In diesem Punkt sind sich wohl alle einig, gestern Abend beim Brauhaus-Konzert von Feine Sahne Fischfilet in Dessau, auch Nancy.
"Eigentlich sollte es im Bauhaus stattfinden, da hätte es auch hingehört. Also gerade ins Bauhaus… HALLO??!! 100 Jahre nächstes Jahr."
Konzertabsage von Dessau- ein Eigentor
Auch Philipp Oswalt nimmt ein Bad in der Menge und outet sich als einstiger Punkrockfan. Er war bis 2014 Bauhausdirektor und wohl zu unbequem. Bitter stößt ihm das Konzertverbot seiner Nachfolgerin Claudia Perren schon auf, und doch …

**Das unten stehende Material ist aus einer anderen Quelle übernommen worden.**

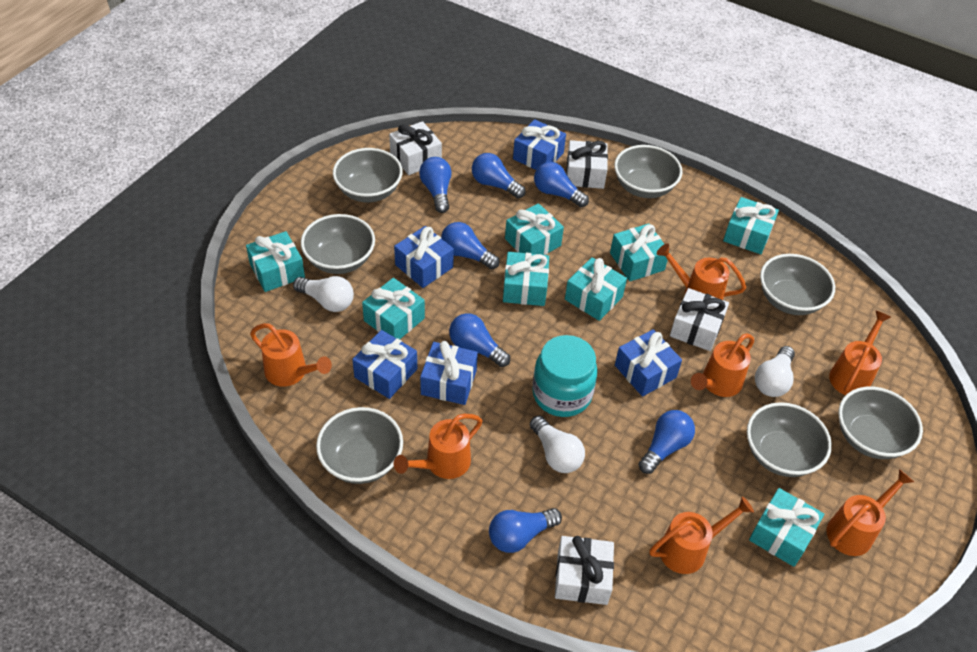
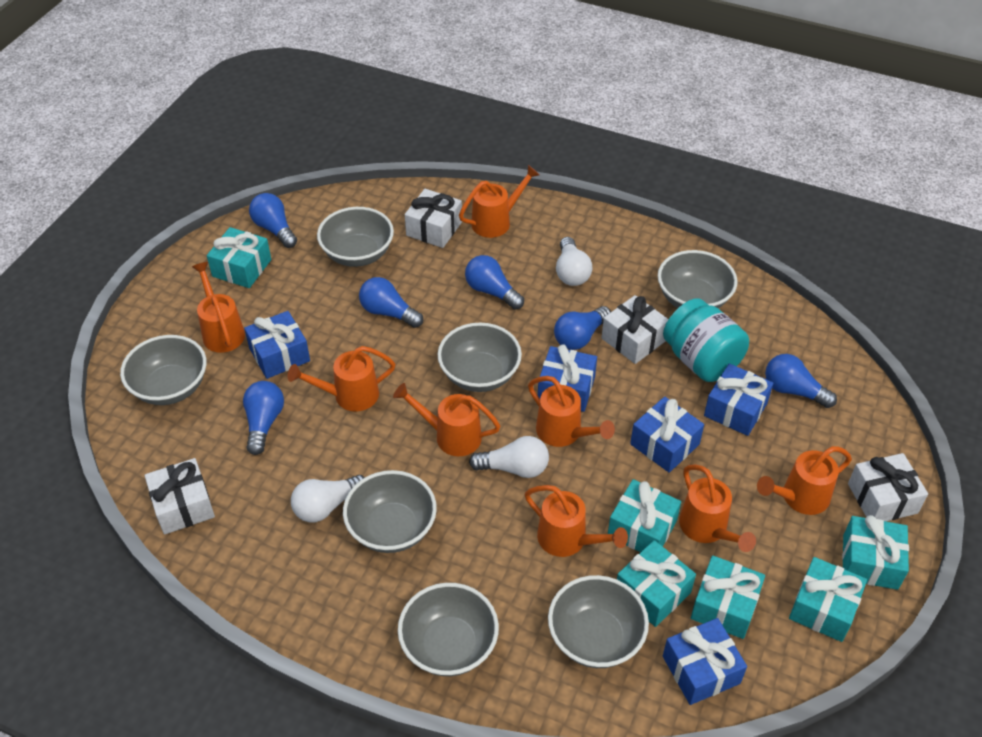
blue light bulb: 7 -> 6
orange watering can: 7 -> 8
turquoise gift: 8 -> 6

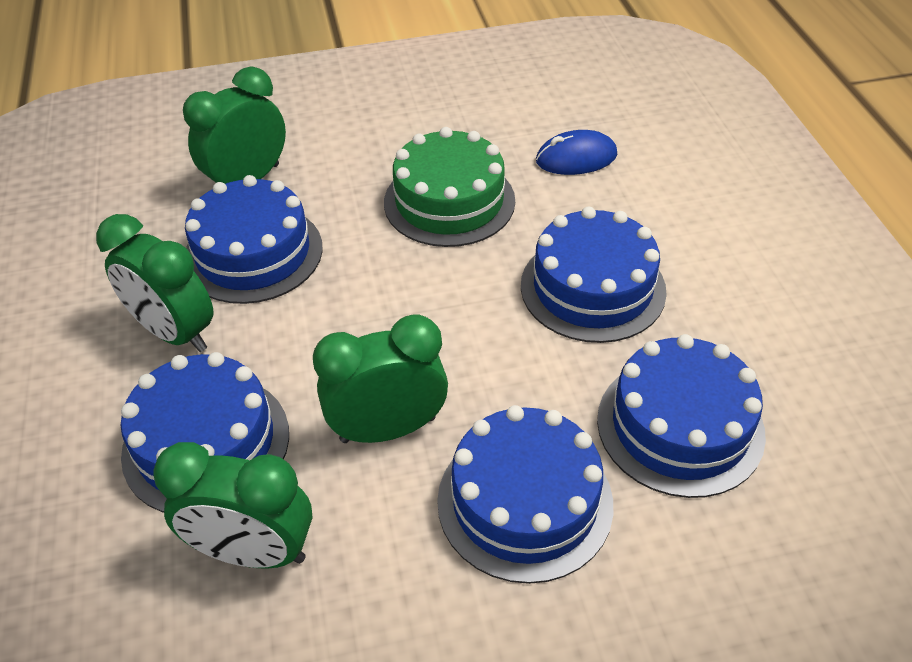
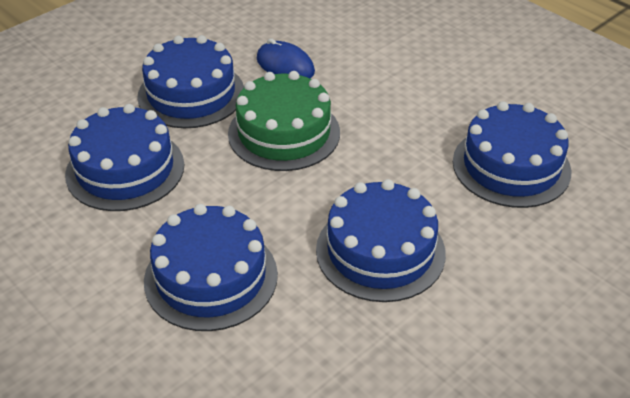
green clock: 4 -> 0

"Für mich war toll, dass die Stadt und die Stadtgesellschaft sich doch sehr deutlich positioniert hat, dass sie das möglich gemacht hat, dass das Konzert stattfindet, und sehr engagiert, auch ganz unterschiedlich: die Designstudenten, das Theater, das Brauhaus, auch ganz andere Gruppen, dass die gesagt haben nein, diese Vorgabe aus Magdeburg, der folgen wir nicht, wir finden richtig, dass diese Band auftritt."
Eine Stadt lässt sich nicht einschüchtern. Das erinnert an Chemnitz und dieses Gefühl von #wir sind mehr. Die Konzertabsage von Dessau – ein Eigentor. Die Konzertkassen klingeln, die PR-Welle rollt, auch für die Bauhauskonzerte von ZDF und 3sat.